■ **WORK TO COMPLETE**:
a) List every username that appears as a post header in the drywall repair thread.
b) Answer these questions from the drywall repair thread:
(i) How old is the house described in the first post?
(ii) What product does alltex recommend?
(iii) What date is shown for the post by rebel20?
c) Repeat the text of the drywall repair thread between "## TAKE PRIDE" and "(Jun 4, 2009)", inclusive.

■ **EXERCISE PASSAGE**:
····················
# Need your advice on tapeing repairs???



## TAKE PRIDE I.Y.W (Dec 5, 2008)

Good day fellas
I have been asked to to repair the fine cracks that run along the edges of the tape. The house is 9 yr old,so I take it that these are settlement cracks and some nail/screw heads popping.*QUESTION* do I run a knife blade edge ( scratching) along the crack to give it some depth so the new mud has somewhere to bound to or do I just run another 4/6" tapping knife of mud over the existing crack??? need your advice. If running new mud over the top will the new mud eventually crack again?? *ALSO* what kind of price should I charge for doing spot repairs of this nature around the house??? THANK YOU GUY FOR ALL YOUR HELP.


----------



## rebel20 (Jun 4, 2009)

I find it hard to believe you are a finisher for asking a question like this.


----------



## alltex (Jan 31, 2009)

Get some vario mud ,it works best


----------



## Mudstar (Feb 15, 2008)
····················
Records contained in a dataset
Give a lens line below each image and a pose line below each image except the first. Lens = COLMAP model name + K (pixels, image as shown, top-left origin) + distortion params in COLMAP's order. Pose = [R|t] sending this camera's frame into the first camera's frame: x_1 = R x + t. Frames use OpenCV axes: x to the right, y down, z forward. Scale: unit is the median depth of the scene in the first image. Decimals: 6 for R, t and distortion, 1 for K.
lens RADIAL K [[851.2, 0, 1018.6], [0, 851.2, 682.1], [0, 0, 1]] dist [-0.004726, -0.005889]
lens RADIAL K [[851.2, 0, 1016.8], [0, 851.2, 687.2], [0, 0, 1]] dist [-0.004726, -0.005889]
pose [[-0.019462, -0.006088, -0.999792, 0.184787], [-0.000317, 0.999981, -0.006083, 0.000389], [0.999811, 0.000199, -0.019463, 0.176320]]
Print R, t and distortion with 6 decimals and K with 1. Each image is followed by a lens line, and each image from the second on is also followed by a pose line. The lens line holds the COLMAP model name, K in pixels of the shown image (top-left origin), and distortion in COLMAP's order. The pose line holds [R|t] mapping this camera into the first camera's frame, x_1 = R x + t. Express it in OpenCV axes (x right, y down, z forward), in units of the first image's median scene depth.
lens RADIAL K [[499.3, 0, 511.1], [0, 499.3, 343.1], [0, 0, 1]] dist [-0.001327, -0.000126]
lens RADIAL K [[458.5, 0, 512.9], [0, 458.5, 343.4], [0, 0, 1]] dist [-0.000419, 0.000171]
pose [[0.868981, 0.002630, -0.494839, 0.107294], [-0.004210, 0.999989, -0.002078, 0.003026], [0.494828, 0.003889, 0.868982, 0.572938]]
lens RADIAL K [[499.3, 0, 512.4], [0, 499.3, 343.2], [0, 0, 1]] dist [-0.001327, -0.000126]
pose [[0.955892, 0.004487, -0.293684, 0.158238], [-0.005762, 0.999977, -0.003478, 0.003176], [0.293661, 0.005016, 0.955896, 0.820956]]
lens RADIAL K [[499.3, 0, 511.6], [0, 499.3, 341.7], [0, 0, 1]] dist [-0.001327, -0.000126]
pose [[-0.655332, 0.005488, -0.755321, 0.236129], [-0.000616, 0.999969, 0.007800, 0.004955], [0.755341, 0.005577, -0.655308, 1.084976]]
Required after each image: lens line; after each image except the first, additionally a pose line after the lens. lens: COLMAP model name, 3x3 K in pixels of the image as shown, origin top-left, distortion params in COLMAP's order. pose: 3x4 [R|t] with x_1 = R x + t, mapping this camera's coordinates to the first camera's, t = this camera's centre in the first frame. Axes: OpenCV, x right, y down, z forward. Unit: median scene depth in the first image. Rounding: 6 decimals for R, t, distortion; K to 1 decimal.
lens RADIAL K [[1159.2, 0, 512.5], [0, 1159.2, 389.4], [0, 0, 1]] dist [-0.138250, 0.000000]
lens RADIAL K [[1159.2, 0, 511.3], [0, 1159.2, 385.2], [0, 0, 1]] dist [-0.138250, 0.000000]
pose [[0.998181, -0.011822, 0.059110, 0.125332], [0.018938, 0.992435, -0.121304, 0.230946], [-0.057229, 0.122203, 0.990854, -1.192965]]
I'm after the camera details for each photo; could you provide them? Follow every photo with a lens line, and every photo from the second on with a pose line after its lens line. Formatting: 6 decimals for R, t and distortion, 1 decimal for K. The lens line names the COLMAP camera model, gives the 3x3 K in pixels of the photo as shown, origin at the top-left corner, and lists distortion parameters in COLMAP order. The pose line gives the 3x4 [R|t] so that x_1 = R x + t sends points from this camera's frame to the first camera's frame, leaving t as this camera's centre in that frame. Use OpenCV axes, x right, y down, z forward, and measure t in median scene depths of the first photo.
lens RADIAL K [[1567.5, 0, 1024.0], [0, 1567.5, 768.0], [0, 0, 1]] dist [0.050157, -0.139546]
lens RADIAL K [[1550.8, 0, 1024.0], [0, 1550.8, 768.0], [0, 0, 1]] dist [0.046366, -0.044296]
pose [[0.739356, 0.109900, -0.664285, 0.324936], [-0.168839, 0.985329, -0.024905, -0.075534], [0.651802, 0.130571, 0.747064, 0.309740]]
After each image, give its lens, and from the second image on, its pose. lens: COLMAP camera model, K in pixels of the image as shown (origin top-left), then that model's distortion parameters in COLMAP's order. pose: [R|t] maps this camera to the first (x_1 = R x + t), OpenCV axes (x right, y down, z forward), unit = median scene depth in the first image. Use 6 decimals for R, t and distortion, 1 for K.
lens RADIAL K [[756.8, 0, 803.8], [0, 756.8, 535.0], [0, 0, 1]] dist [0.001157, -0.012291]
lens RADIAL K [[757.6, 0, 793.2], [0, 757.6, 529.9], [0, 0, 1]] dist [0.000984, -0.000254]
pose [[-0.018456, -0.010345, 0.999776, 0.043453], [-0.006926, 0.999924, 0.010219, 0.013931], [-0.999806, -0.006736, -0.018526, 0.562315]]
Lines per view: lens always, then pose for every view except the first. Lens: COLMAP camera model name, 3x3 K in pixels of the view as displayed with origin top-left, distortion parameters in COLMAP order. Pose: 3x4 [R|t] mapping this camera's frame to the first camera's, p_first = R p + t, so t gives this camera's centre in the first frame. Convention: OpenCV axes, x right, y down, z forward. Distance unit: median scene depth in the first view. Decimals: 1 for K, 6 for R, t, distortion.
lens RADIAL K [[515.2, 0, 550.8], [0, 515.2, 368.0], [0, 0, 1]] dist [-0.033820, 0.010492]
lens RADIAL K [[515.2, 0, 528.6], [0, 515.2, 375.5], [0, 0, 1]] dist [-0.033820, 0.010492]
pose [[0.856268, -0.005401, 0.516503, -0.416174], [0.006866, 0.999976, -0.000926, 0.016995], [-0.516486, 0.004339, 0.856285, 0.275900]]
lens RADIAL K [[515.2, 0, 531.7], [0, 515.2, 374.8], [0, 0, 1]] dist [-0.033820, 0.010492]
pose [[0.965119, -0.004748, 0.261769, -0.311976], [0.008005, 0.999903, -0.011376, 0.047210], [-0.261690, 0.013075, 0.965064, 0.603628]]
····················
■ **TASK-BY-TASK RESULTS**:
a)
TAKE PRIDE I.Y.W
rebel20
alltex
Mudstar

b)
(i) 9 years old
(ii) Vario mud
(iii) Jun 4, 2009

c)
## TAKE PRIDE I.Y.W (Dec 5, 2008)

Good day fellas
I have been asked to to repair the fine cracks that run along the edges of the tape. The house is 9 yr old,so I take it that these are settlement cracks and some nail/screw heads popping.*QUESTION* do I run a knife blade edge ( scratching) along the crack to give it some depth so the new mud has somewhere to bound to or do I just run another 4/6" tapping knife of mud over the existing crack??? need your advice. If running new mud over the top will the new mud eventually crack again?? *ALSO* what kind of price should I charge for doing spot repairs of this nature around the house??? THANK YOU GUY FOR ALL YOUR HELP.


----------



## rebel20 (Jun 4, 2009)